**Dataset**
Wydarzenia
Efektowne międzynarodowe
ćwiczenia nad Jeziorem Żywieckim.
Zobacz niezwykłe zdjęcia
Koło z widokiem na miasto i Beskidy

**Task prompt**
Exactly reproduce every line found in the records.

**Written solution**
Wydarzenia
Efektowne międzynarodowe
ćwiczenia nad Jeziorem Żywieckim.
Zobacz niezwykłe zdjęcia
Koło z widokiem na miasto i Beskidy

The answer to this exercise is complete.